Shared libraries and .h files - c++

I have some doubt about how do programs use shared library.
When I build a shared library ( with -shared -fPIC switches) I make some functions available from an external program.
Usually I do a dlopen() to load the library and then dlsym() to link the said functions to some function pointers.
This approach does not involve including any .h file.
Is there a way to avoid doing dlopen() & dlsym() and just including the .h of the shared library?
I guess this may be how c++ programs uses code stored in system shared library. ie just including stdlib.h etc.

Nick, I think all the other answers are actually answering your question, which is how you link libraries, but the way you phrase your question suggests you have a misunderstanding of the difference between headers files and libraries. They are not the same. You need both, and they are not doing the same thing.
Building an executable has two main phases, compilation (which turns your source into an intermediate form, containing executable binary instructions, but is not a runnable program), and linking (which combines these intermediate files into a single running executable or library).
When you do gcc -c program.c, you are compiling, and you generate program.o. This step is where headers matter. You need to #include <stdlib.h> in program.c to (for example) use malloc and free. (Similarly you need #include <dlfcn.h> for dlopen and dlsym.) If you don't do that the compiler will complain that it doesn't know what those names are, and halt with an error. But if you do #include the header the compiler does not insert the code for the function you call into program.o. It merely inserts a reference to them. The reason is to avoid duplication of code: The code is only going to need to be accessed once by every part of your program, so if you needed further files (module1.c, module2.c and so on), even if they all used malloc you would merely end up with many references to a single copy of malloc. That single copy is present in the standard library in either it's shared or static form (libc.so or libc.a) but these are not referenced in your source, and the compiler is not aware of them.
The linker is. In the linking phase you do gcc -o program program.o. The linker will then search all libraries you pass it on the command line and find the single definition of all functions you've called which are not defined in your own code. That is what the -l does (as the others have explained): tell the linker the list of libraries you need to use. Their names often have little to do with the headers you used in the previous step. For example to get use of dlsym you need libdl.so or libdl.a, so your command-line would be gcc -o program program.o -ldl. To use malloc or most of the functions in the std*.h headers you need libc, but because that library is used by every C program it is automatically linked (as if you had done -lc).
Sorry if I'm going into a lot of detail but if you don't know the difference you will want to. It's very hard to make sense of how C compilation works if you don't.

Questions on the material →
**a.** According to the thread on shared libraries and header files, which library is needed to use dlsym?
**b.** Carry on writing the thread on shared libraries and header files, starting after its last sentence.
The listing has no connection to the thread on shared libraries and header files.

(Calibrated multi-view image sets)
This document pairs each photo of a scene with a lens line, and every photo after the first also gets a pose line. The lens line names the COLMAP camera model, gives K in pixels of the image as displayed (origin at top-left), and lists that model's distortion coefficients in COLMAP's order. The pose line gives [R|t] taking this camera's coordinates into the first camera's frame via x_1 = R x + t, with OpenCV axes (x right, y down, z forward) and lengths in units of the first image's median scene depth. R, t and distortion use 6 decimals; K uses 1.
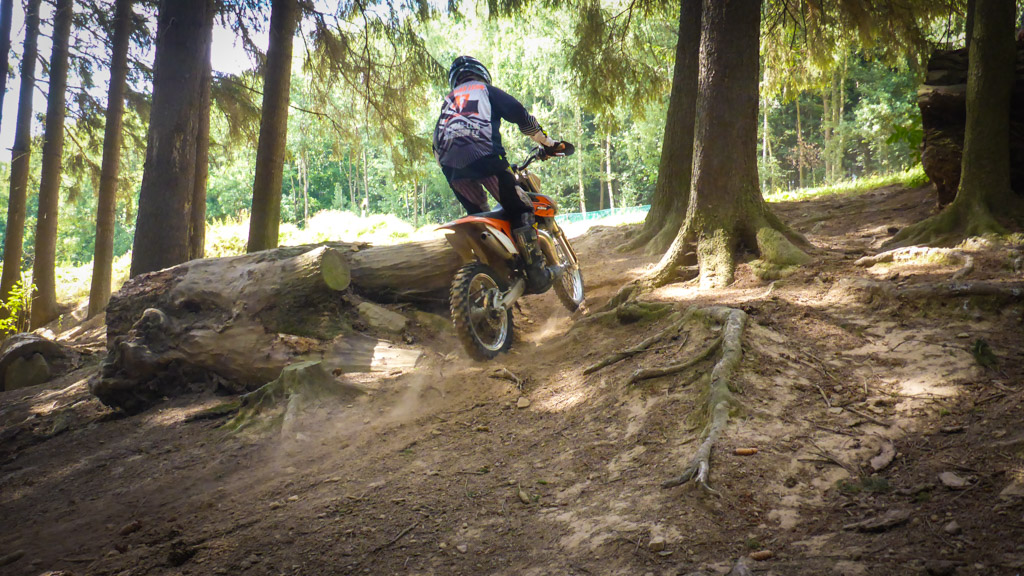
lens RADIAL K [[839.7, 0, 512.7], [0, 839.7, 287.0], [0, 0, 1]] dist [-0.024528, 0.001616]
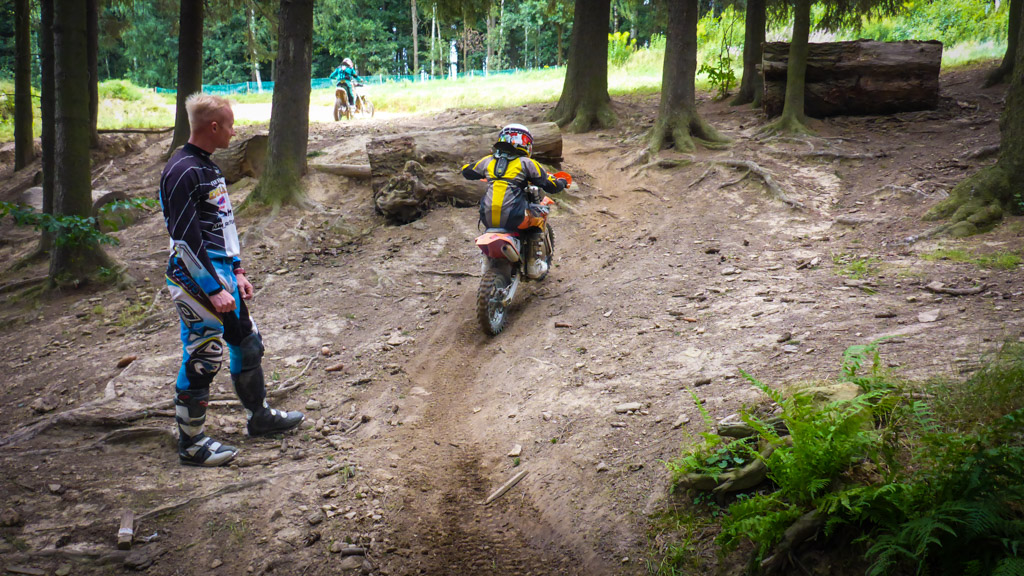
lens RADIAL K [[839.7, 0, 511.2], [0, 839.7, 288.2], [0, 0, 1]] dist [-0.024528, 0.001616]
pose [[0.893858, -0.060008, 0.444316, -1.054647], [-0.010359, 0.987974, 0.154271, 0.017001], [-0.448230, -0.142499, 0.882487, -0.688686]]
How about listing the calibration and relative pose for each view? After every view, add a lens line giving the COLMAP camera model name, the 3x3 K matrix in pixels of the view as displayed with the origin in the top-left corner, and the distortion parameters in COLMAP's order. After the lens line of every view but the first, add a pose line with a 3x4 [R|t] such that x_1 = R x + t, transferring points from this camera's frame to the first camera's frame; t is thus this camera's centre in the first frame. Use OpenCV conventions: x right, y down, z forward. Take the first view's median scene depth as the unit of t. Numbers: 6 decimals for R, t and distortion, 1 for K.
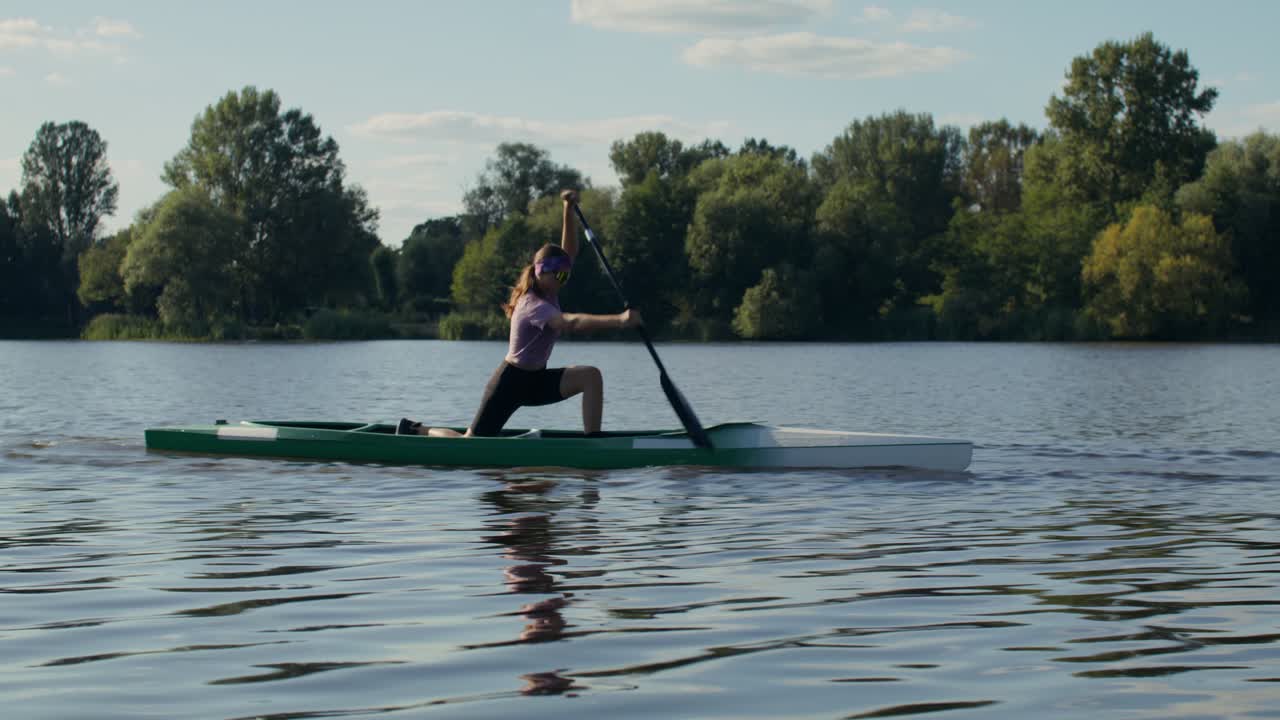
lens RADIAL K [[970.2, 0, 640.0], [0, 970.2, 360.0], [0, 0, 1]] dist [-0.006811, -0.000896]
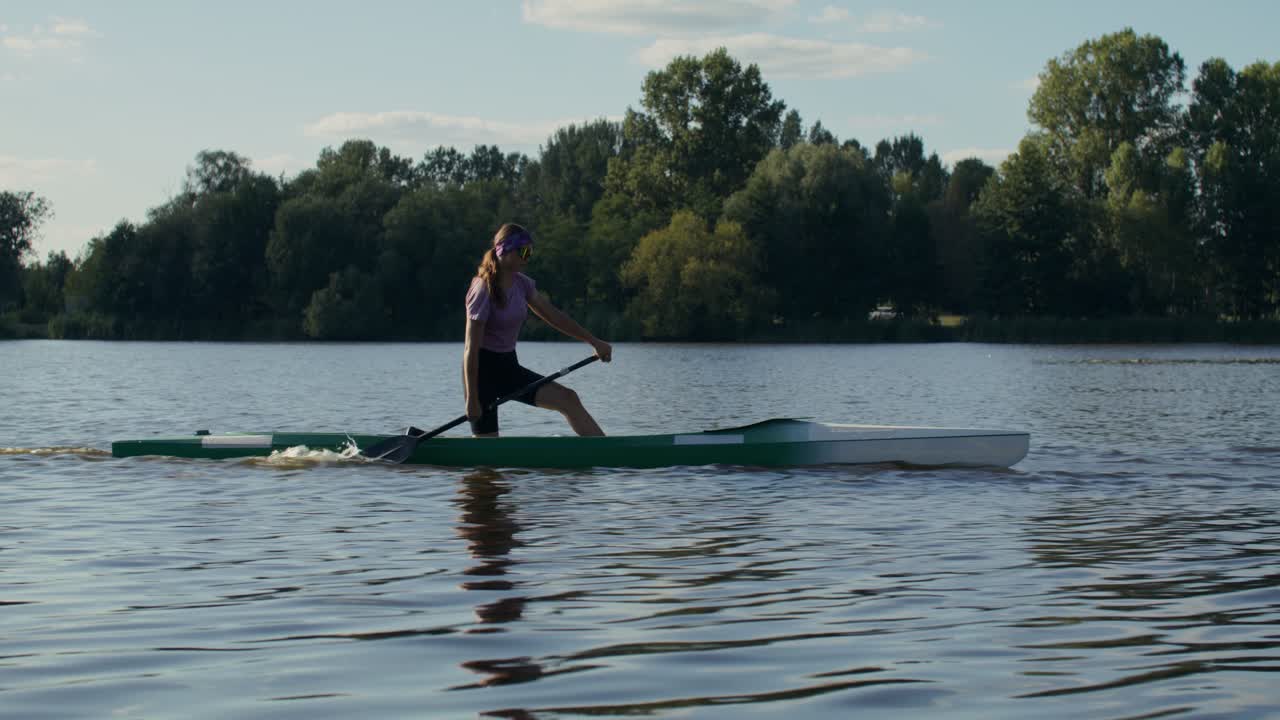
lens RADIAL K [[981.7, 0, 640.0], [0, 981.7, 360.0], [0, 0, 1]] dist [-0.042228, 0.082576]
pose [[0.999990, 0.001918, -0.004101, 0.447440], [-0.001923, 0.999997, -0.001307, 0.002500], [0.004098, 0.001315, 0.999991, -0.065216]]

Answer set →
**a.** libdl.so or libdl.a, linked with -ldl.

**b.**
One last thing: dlopen and dlsym are not the normal method of linking. They are used for special cases where you want to dynamically determine what behavior you want based on information that is, for whatever reason, only available at runtime. If you know what functions you want to call at compile time (true in 99% of the cases) you do not need to use the dl* functions.

You can link shared libraries like static one. They are then searched for when launching the program. As a matter of fact, by default -lXXX will prefer libXXX.so to libXXX.a.

You need to give the linker the proper instructions to link your shared library.
The shared library names are like libNAME.so, so for linking you should use -lNAME
Call it libmysharedlib.so and then link your main program as:
gcc -o myprogram myprogram.c -lmysharedlib

If you use CMake to build your project, you can use
TARGET_LINK_LIBRARIES(targetname libraryname)
As in:
TARGET_LINK_LIBRARIES(myprogram mylibrary)
To create the library "mylibrary", you can use
ADD_LIBRARY(targetname sourceslist)
As in:
ADD_LIBRARY(mylibrary ${mylibrary_SRCS})
Additionally, this method is cross-platform (whereas simply passing flags to gcc is not).

Shared libraries (.so) are object files where the actual source code of function/class/... are stored (in binary)
Header files (.h) are files indicating (the reference) where the compiler can find function/class/... (in .so) that are required by the main code
Therefore, you need both of them.

Related

Is it possible to artificially induce object file extraction for a given static library?

I was recently reading this answer and noticed that it seems inconvenient for users to have to link static libraries in the correct order.
Is there some flag or #pragma I can pass to gcc when compiling my library so that my library's object files will always be included?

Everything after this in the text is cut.